Une recherche systématique sur le site de Légifrance (avec les expressions « nouveaux étudiants », « nouveaux publics » et « étudiants ») montre que les « nouveaux étudiants » désignent dans les textes les nouveaux·elles entrant·es dans le système d’enseignement supérieur, sans considération d’origine sociale, de type de baccalauréat ou de démographie. Par exemple, l’article 13 de l’arrêté du 26 mai 1992 relatif au diplôme d’études universitaires générales, à la licence et à la maîtrise, mis à jour en 1995 et toujours en vigueur, précise :

Afin de favoriser l’insertion des nouveaux étudiants, l’université organise une semaine d’accueil et d’information portant sur l’organisation des études et comportant des rencontres avec des étudiants déjà engagés dans les cursus, la visite du domaine universitaire et des bibliothèques, ainsi que la présentation des activités sportives et culturelles.

La notion de « nouveaux publics » renvoie, elle, à une ouverture sociale, comme le montre par exemple l’avenant no 3 du 12 décembre 2014 à la Convention du 20 octobre 2010 entre l’État et l’ANRU relative au programme d’investissements d’avenir (action : « Internats de la réussite ») ou la circulaire du 3 avril 2017 relative à la mise en oeuvre de la politique d’égalité, de lutte contre les discriminations et de promotion de la diversité dans la fonction publique. Cette distinction entre « nouveaux entrants » et « nouveaux publics » se retrouve dans les prises de position des concepteurs des dernières réformes du système d’enseignement. Ainsi, Pierre Mathiot explique :

L’analyse des choix dans Parcoursup nous montre que l’orientation vers les universités est rarement le premier voeu. Un nombre non négligeable d’étudiants de première année est dans les amphis de lettres, d’histoire, de langue… un peu par défaut. Il est donc aujourd’hui indispensable que les enseignants s’adaptent à ce nouveau public en organisant, par exemple, un premier semestre de propédeutique pour que les étudiants restent et réussissent. Il s’agit pour les universitaires de gérer un choc culturel comparable à celui qu’ont connu les professeurs des lycées au moment de la massification du lycée au début des années 1990.

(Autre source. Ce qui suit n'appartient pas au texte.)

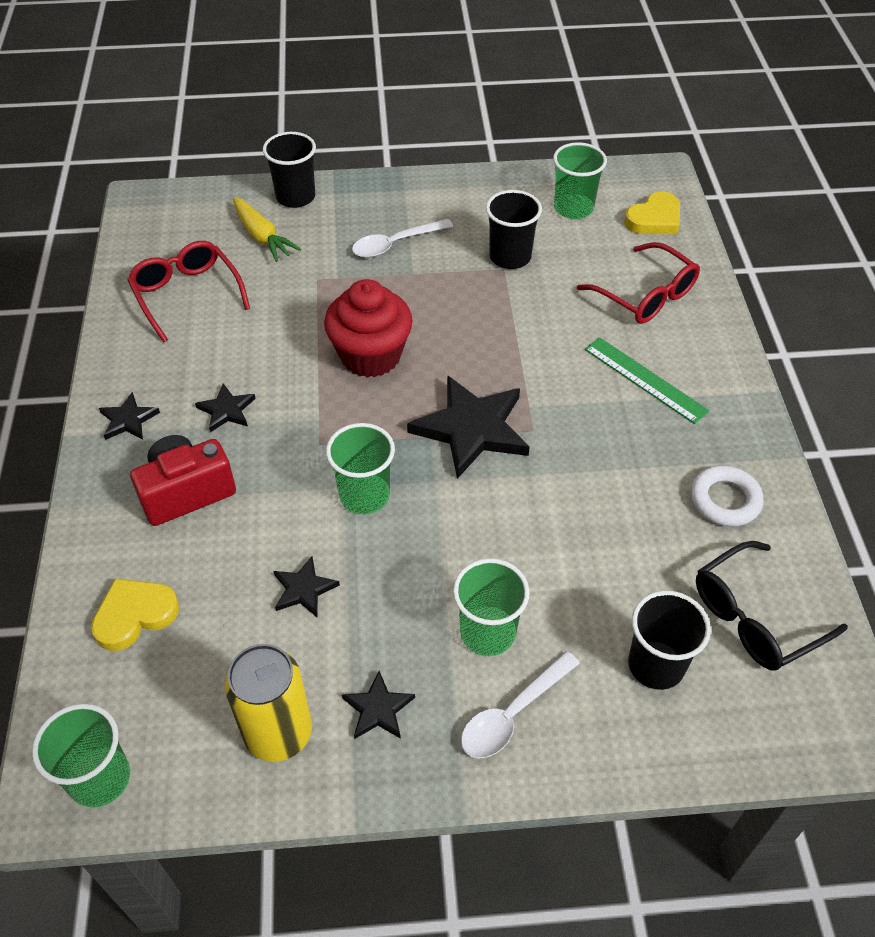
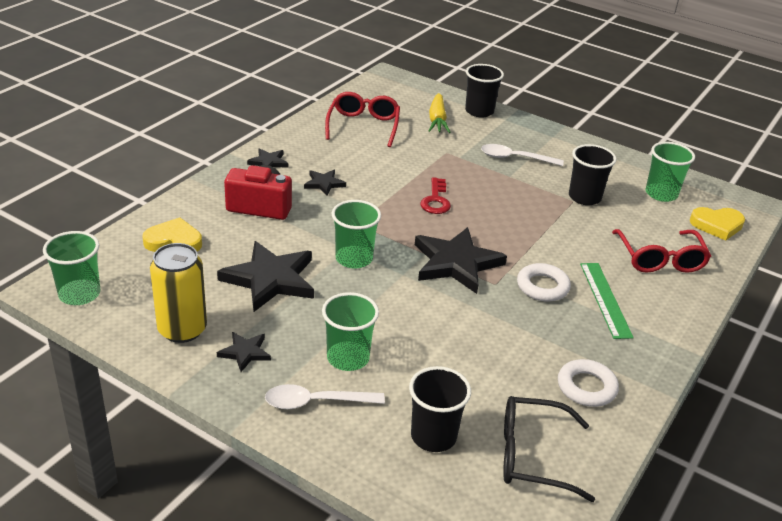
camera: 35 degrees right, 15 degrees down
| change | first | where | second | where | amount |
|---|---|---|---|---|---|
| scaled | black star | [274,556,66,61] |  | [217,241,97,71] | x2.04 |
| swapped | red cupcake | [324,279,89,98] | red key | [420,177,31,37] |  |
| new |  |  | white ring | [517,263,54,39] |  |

Mathiot, Bisson-Vaivre et Claus, 2018

Récemment, le discours de rentrée de 2019 de la ministre de l’Enseignement supérieur Frédérique Vidal mobilisait le champ lexical de la nouveauté (plus de 20 occurrences sur 4500 mots), avec un sous-titre on ne peut plus explicite : « Nouveaux publics, nouveaux défis, nouveaux enjeux ». La nouveauté est ici associée aux entrant·es, mais aussi aux cursus comme les classes passerelles destinées aux bachelier·ères professionnel·les. Le rapport du Comité éthique et scientifique sur Parcoursup remis au Parlement en 2020 révélait quant à lui que les « nouveaux publics » attirés par Parcoursup entre 2018 et 2019 étaient les candidat·es en reprise d’études, les bachelier·ères technologiques et professionnel·les, mais aussi les candidat·es aux nouvelles formations incluses dans Parcoursup. Dès lors, comment articuler cette notion de « nouveaux publics », dont nous venons de voir les usages divers, avec les évolutions sociodémographiques du supérieur français des deux dernières décennies ?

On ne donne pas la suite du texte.